September 25, 2016

Webster named ‘best for Veterans’

Webster’s School of Business and Technology was listed in the “Best for Vets: Business Schools” survey for top private institutions for graduate programs among four-year business schools.

The university has ranked on the list every year since the “Best for Vets” program was established in 2013.

The Military Times is the largest arm of a media group that publishes four other military-affiliated publications. Each magazine focuses on a branch of military service – Army, Navy, Air Force and Marines.

“Best for Vets” is a supplement to each magazine and is aimed at the service member who is transitioning back into civilian life.

There were 77 schools out of more than 3,000 in the U.S. that made the list. Webster ranked 38 on the list. The 33 schools who ranked higher were state institutions.

Cpt. Sean Coleman, USN (Ret.), Associate Vice President and Regional Director for Webster military campuses said veterans come to Webster because of the university’s reputation among the military establishment.

“We were the fifth out of all private schools in the nation. And that’s something to be very proud of,” Coleman said. “Add that to our prices and the number of on-base programs and we hope to have something our military students can tell their friends about.”

The Times publishes several unique “Best for Vets” surveys. But only the business school survey is tied to a separate, larger survey of colleges and universities.

The magazine finishes collecting the surveys in August. By November, the results for “best colleges” are published. Next, the Times sends out the business school survey.

Webster has ranked four times in the “best colleges” category. Miltary Times reporter George Altman has been doing the rankings for more than three years.

He takes relevant questions from the general survey, such as ‘Does your college have a veterans center?’ and plugs them into the business school survey to help generate the rankings business programs.

“About 100 questions out of 150 are considered for the ‘Best Colleges’ survey,” Altman said.

The information to complete the business school rankings comes from three sources: the business school surveys themselves, the college survey and public data.

“We have ‘Best for Vets’ rankings for colleges and business schools, employers, spouses of veterans and the best places for veterans to live,” Altman said.

Additional data comes from the U.S. Department of Education through the Integrated Postsecondary Education Data System (IPEDS).
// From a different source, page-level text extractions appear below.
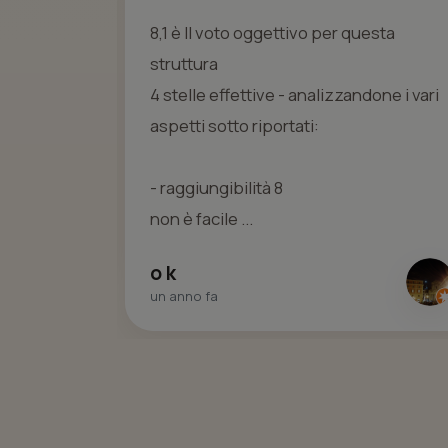
molto
8,1 è Il voto oggettivo per questa
ucato. Il
struttura
e
4 stelle effettive - analizzandone i vari
o il
aspetti sotto riportati:
- raggiungibilità 8
non è facile ...
o k
un anno fa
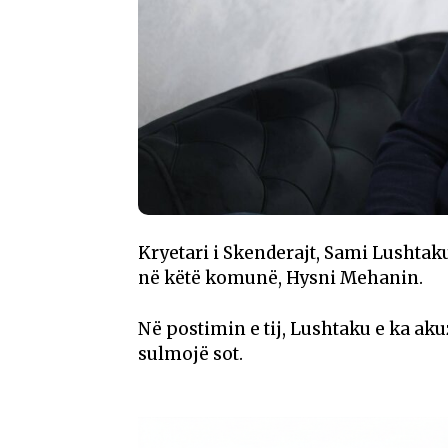
Kryetari i Skenderajt, Sami Lushtak
në këtë komunë, Hysni Mehanin.
Në postimin e tij, Lushtaku e ka akuzu
sulmojë sot.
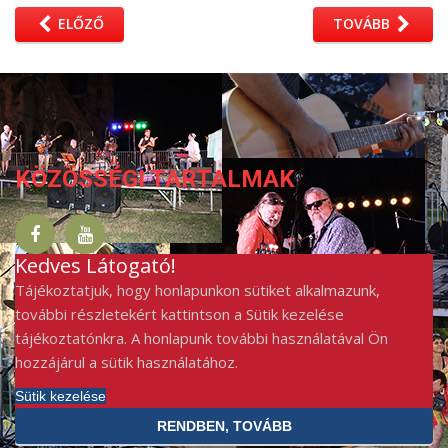
ELŐZŐ
TOVÁBB
KÖZÖSSÉGI TARTALMAK
Kedves Látogató!
Tájékoztatjuk, hogy honlapunkon sütiket alkalmazunk,
további részletekért kattintson a Sütik kezelése
tájékoztatónkra. A honlapunk további használatával Ön
hozzájárul a sütik használatához.
Sütik kezelése
RENDBEN, TOVÁBB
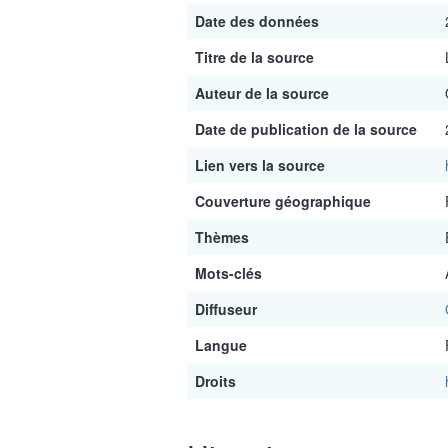
Date des données
Titre de la source
Auteur de la source
Date de publication de la source
Lien vers la source
Couverture géographique
Thèmes
Mots-clés
Diffuseur
Langue
Droits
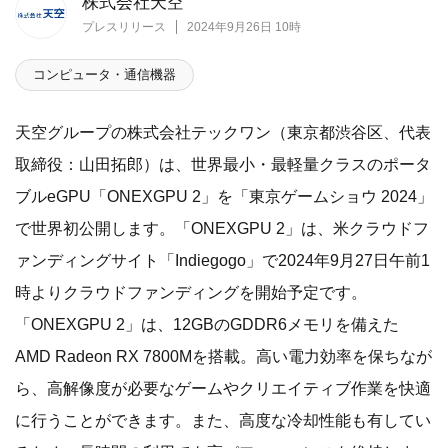
株式会社天空
プレスリリース
2024年9月26日 10時
コンピュータ・通信機器
天空グループの株式会社テックワン（東京都渋谷区、代表
取締役：山田拓郎）は、世界最小・最軽量クラスのポータ
ブルeGPU「ONEXGPU 2」を「東京ゲームショウ 2024」
で世界初公開します。「ONEXGPU 2」は、米クラウドフ
ァンディングサイト「Indiegogo」で2024年9月27日午前1
時よりクラウドファンディングを開始予定です。
「ONEXGPU 2」は、12GBのGDDR6メモリを備えた
AMD Radeon RX 7800Mを搭載。高い電力効率を保ちなが
ら、高解像度が必要なゲームやクリエイティブ作業を快適
に行うことができます。また、高度な冷却性能も有してい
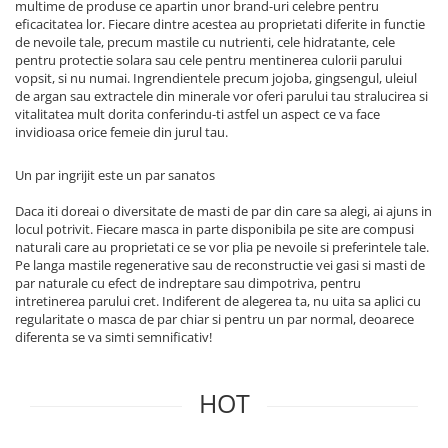
multime de produse ce apartin unor brand-uri celebre pentru
eficacitatea lor. Fiecare dintre acestea au proprietati diferite in functie
de nevoile tale, precum mastile cu nutrienti, cele hidratante, cele
pentru protectie solara sau cele pentru mentinerea culorii parului
vopsit, si nu numai. Ingrendientele precum jojoba, gingsengul, uleiul
de argan sau extractele din minerale vor oferi parului tau stralucirea si
vitalitatea mult dorita conferindu-ti astfel un aspect ce va face
invidioasa orice femeie din jurul tau.
Un par ingrijit este un par sanatos
Daca iti doreai o diversitate de masti de par din care sa alegi, ai ajuns in
locul potrivit. Fiecare masca in parte disponibila pe site are compusi
naturali care au proprietati ce se vor plia pe nevoile si preferintele tale.
Pe langa mastile regenerative sau de reconstructie vei gasi si masti de
par naturale cu efect de indreptare sau dimpotriva, pentru
intretinerea parului cret. Indiferent de alegerea ta, nu uita sa aplici cu
regularitate o masca de par chiar si pentru un par normal, deoarece
diferenta se va simti semnificativ!
HOT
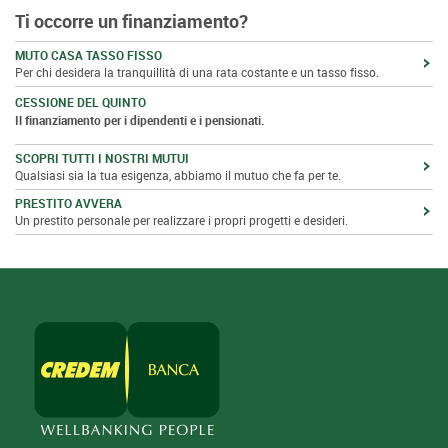
Ti occorre un finanziamento?
MUTO CASA TASSO FISSO
Per chi desidera la tranquillità di una rata costante e un tasso fisso.
CESSIONE DEL QUINTO
Il finanziamento per i dipendenti e i pensionati.
SCOPRI TUTTI I NOSTRI MUTUI
Qualsiasi sia la tua esigenza, abbiamo il mutuo che fa per te.
PRESTITO AVVERA
Un prestito personale per realizzare i propri progetti e desideri.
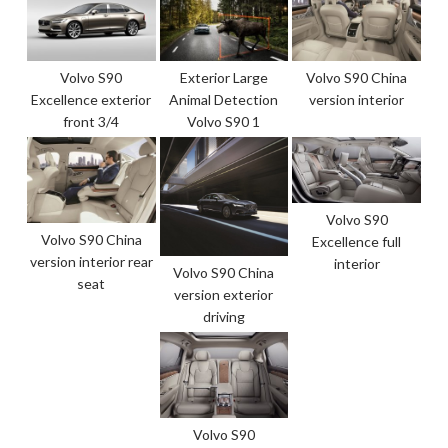
Volvo S90
Exterior Large
Volvo S90 China
Excellence exterior
Animal Detection
version interior
front 3/4
Volvo S90 1
Volvo S90
Volvo S90 China
Excellence full
version interior rear
interior
Volvo S90 China
seat
version exterior
driving
Volvo S90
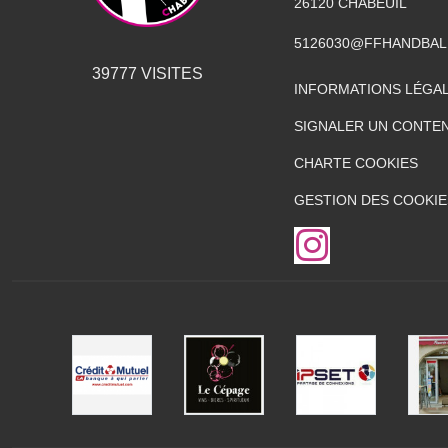
26120
CHABEUIL
5126030@FFHANDBAL
39777
VISITES
INFORMATIONS LÉGA
SIGNALER UN CONTEN
CHARTE COOKIES
GESTION DES COOKIE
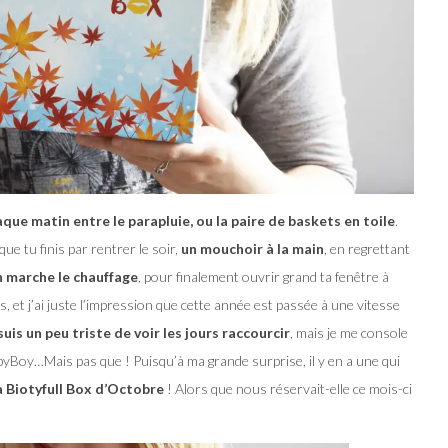
que matin entre le parapluie, ou la paire de baskets en toile
.
e tu finis par rentrer le soir,
un mouchoir à la main
, en regrettant
 marche le chauffage
, pour finalement ouvrir grand ta fenêtre à
, et j’ai juste l’impression que cette année est passée à une vitesse
 suis un peu triste de voir les jours raccourcir
, mais je me console
abyBoy…Mais pas que ! Puisqu’à ma grande surprise, il y en a une qui
a Biotyfull Box d’Octobre
! Alors que nous réservait-elle ce mois-ci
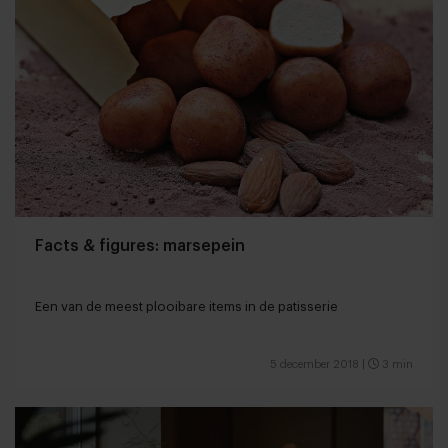
Facts & figures: marsepein
Een van de meest plooibare items in de patisserie
5 december 2018
|
3 min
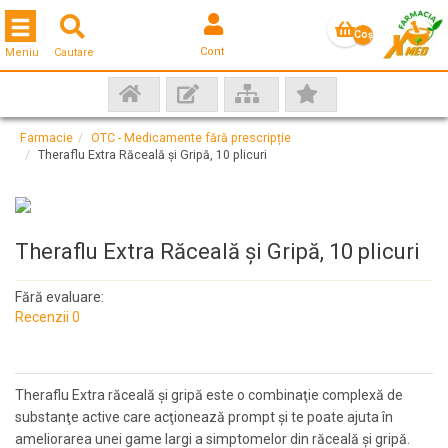
Toggle navigation
Coş
Cont
Meniu
Cautare
gol
Farmacie
OTC - Medicamente fără prescripție
Theraflu Extra Răceală și Gripă, 10 plicuri
Theraflu Extra Răceală și Gripă, 10 plicuri
Fără evaluare:
Recenzii 0
Theraflu Extra răceală și gripă este o combinaţie complexă de
substanţe active care acţionează prompt şi te poate ajuta în
ameliorarea unei game largi a simptomelor din răceală şi gripă.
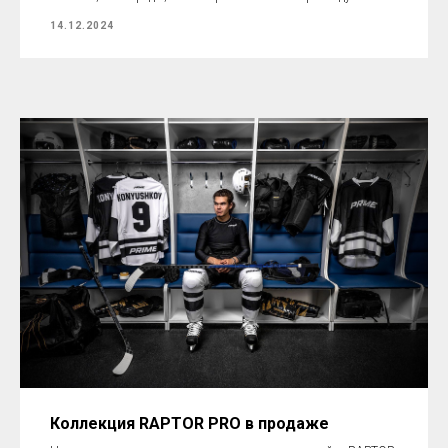
14.12.2024
Коллекция RAPTOR PRO в продаже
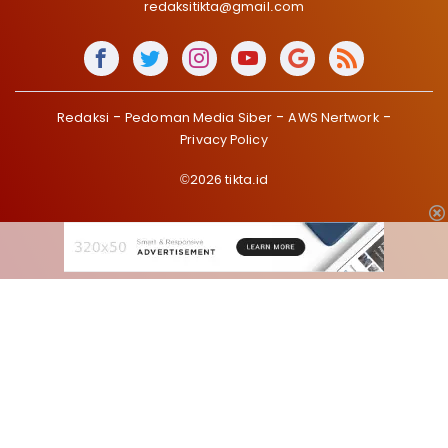
redaksitikta@gmail.com
Redaksi
Pedoman Media Siber
AWS Nertwork
Privacy Policy
©2026 tikta.id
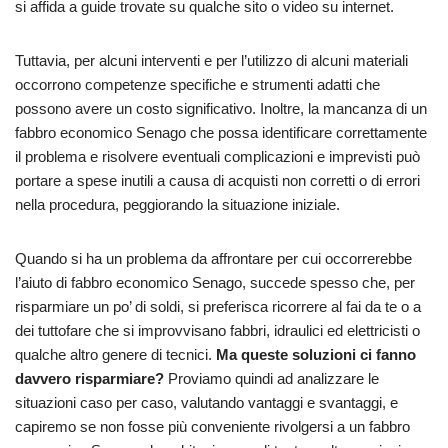
si affida a guide trovate su qualche sito o video su internet.
Tuttavia, per alcuni interventi e per l’utilizzo di alcuni materiali
occorrono competenze specifiche e strumenti adatti che
possono avere un costo significativo. Inoltre, la mancanza di un
fabbro economico Senago che possa identificare correttamente
il problema e risolvere eventuali complicazioni e imprevisti può
portare a spese inutili a causa di acquisti non corretti o di errori
nella procedura, peggiorando la situazione iniziale.
Quando si ha un problema da affrontare per cui occorrerebbe
l’aiuto di fabbro economico Senago, succede spesso che, per
risparmiare un po’ di soldi, si preferisca ricorrere al fai da te o a
dei tuttofare che si improvvisano fabbri, idraulici ed elettricisti o
qualche altro genere di tecnici.
Ma queste soluzioni ci fanno
davvero risparmiare?
Proviamo quindi ad analizzare le
situazioni caso per caso, valutando vantaggi e svantaggi, e
capiremo se non fosse più conveniente rivolgersi a un fabbro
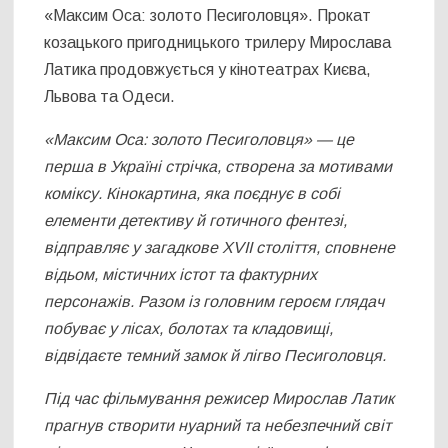
«Максим Оса: золото Песиголовця». Прокат
козацького пригодницького трилеру Мирослава
Латика продовжується у кінотеатрах Києва,
Львова та Одеси.
«Максим Оса: золото Песиголовця» — ц
е
перша в Україні стрічка, створена за мотивами
коміксу.
Кінокартина, яка поєднує в собі
елементи детективу й готичного фентезі,
відправляє у загадкове XVII століття, сповнене
відьом, містичних істот та фактурних
персонажів. Разом із головним героєм глядач
побуває у лісах, болотах та кладовищі,
відвідаєте темний замок й лігво Песиголовця.
Під час фільмування режисер Мирослав Латик
прагнув створити нуарний та небезпечний світ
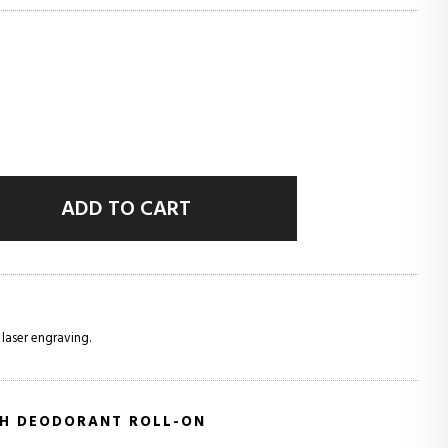
ADD TO CART
 laser engraving.
2H DEODORANT ROLL-ON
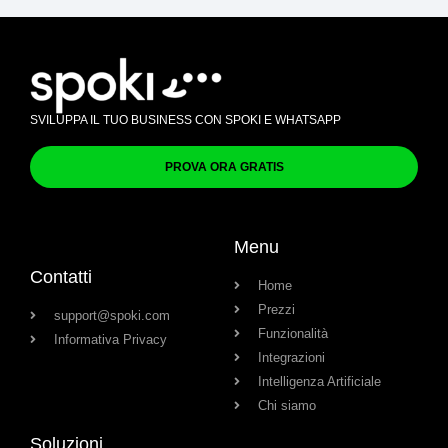
SVILUPPA IL TUO BUSINESS CON SPOKI E WHATSAPP
PROVA ORA GRATIS
Menu
Contatti
Home
Prezzi
support@spoki.com
Funzionalità
Informativa Privacy
Integrazioni
Intelligenza Artificiale
Chi siamo
Soluzioni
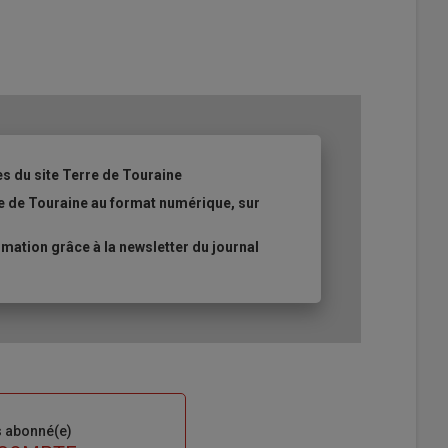
es du site Terre de Touraine
re de Touraine au format numérique, sur
ation grâce à la newsletter du journal
s abonné(e)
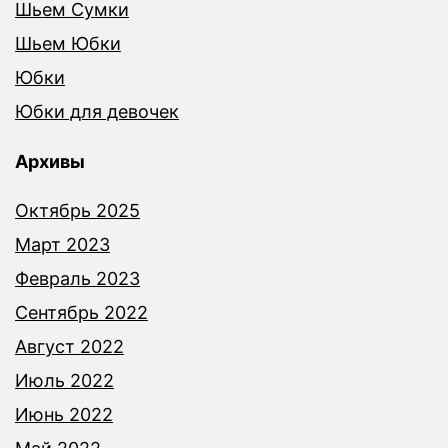
Шьем Сумки
Шьем Юбки
Юбки
Юбки для девочек
Архивы
Октябрь 2025
Март 2023
Февраль 2023
Сентябрь 2022
Август 2022
Июль 2022
Июнь 2022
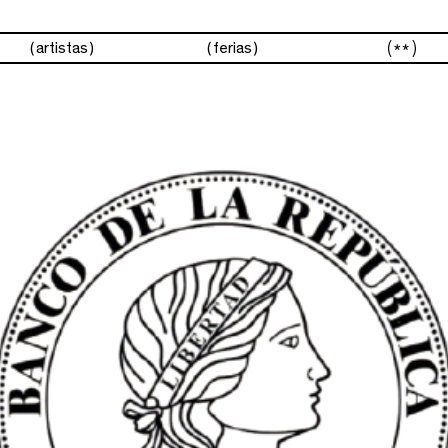
p
artistas
ferias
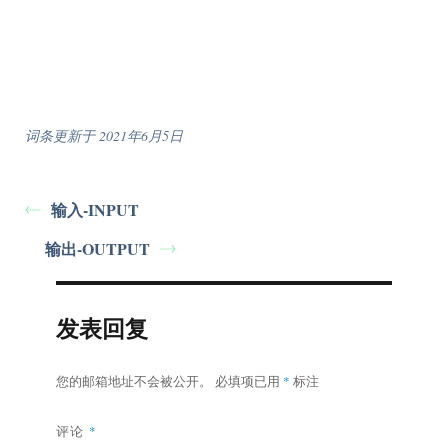
词条更新于 2021年6月5日
输入-INPUT
输出-OUTPUT
发表回复
您的邮箱地址不会被公开。
必填项已用
*
标注
评论
*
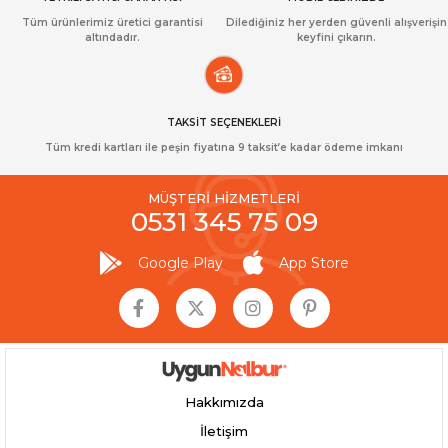
Tüm ürünlerimiz üretici garantisi
Dilediğiniz her yerden güvenli alışverişin
altındadır.
keyfini çıkarın.
TAKSİT SEÇENEKLERİ
Tüm kredi kartları ile peşin fiyatına 9 taksit’e kadar ödeme imkanı
MÜŞTERİ HİZMETLERİ
0531 345 75 09
Google Play
App Store
Hakkımızda
İletişim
The database provides vital statistics on college retention and graduation rates.

Also, loan default rates and the new College Scorecard – a 2013 Obama Administration initiative launched to provide easy-to-find information on college costs – add to the search criteria researchers use to generate the rankings.

Altman said the scorecard was an initial attempt to nationally rank colleges at the federal level, but backlash from college administrators prompted the administration to just gather the data and let other organizations – like the The Military Times – develop rankings aimed at specific groups, like military-affiliated students.

“Most schools tend to view the veteran student as a value added to the school itself. Most are in their mid-20s and, in many cases, have a family to be responsible for, or have managed multi-million dollar equipment,” Altman said.

When someone leaves the military, Altman says a veteran will be on 1 of 3 tracks: educational, employment or entrepreneurial.

Coleman said the results of rankings like “Best for Vets” help drive military-affiliated enrollments in the right direction.

“The goal is to continue to encourage them to come to the university after their initial interest,” said Brig. Gen. Mike Callan, USAF (Ret.), Webster’s special assistant to the provost for military affairs.

The university employs a system developed by Ellucian called Recruiter© which allows Callan’s office to track inquiries from military-affiliated prospects.

“I think this is another source for veterans to determine Webster ranks in terms of its business program. We’d have to get with them on a case-by-case basis to see, in fact, if it is the result of publishing the rankings. But nonetheless, the rankings are very significant to us,” Callan said.

Webster’s military programs have also been ranked by U.S. News & World Report, G.I. Jobs Magazine and Military Advanced Education Magazine.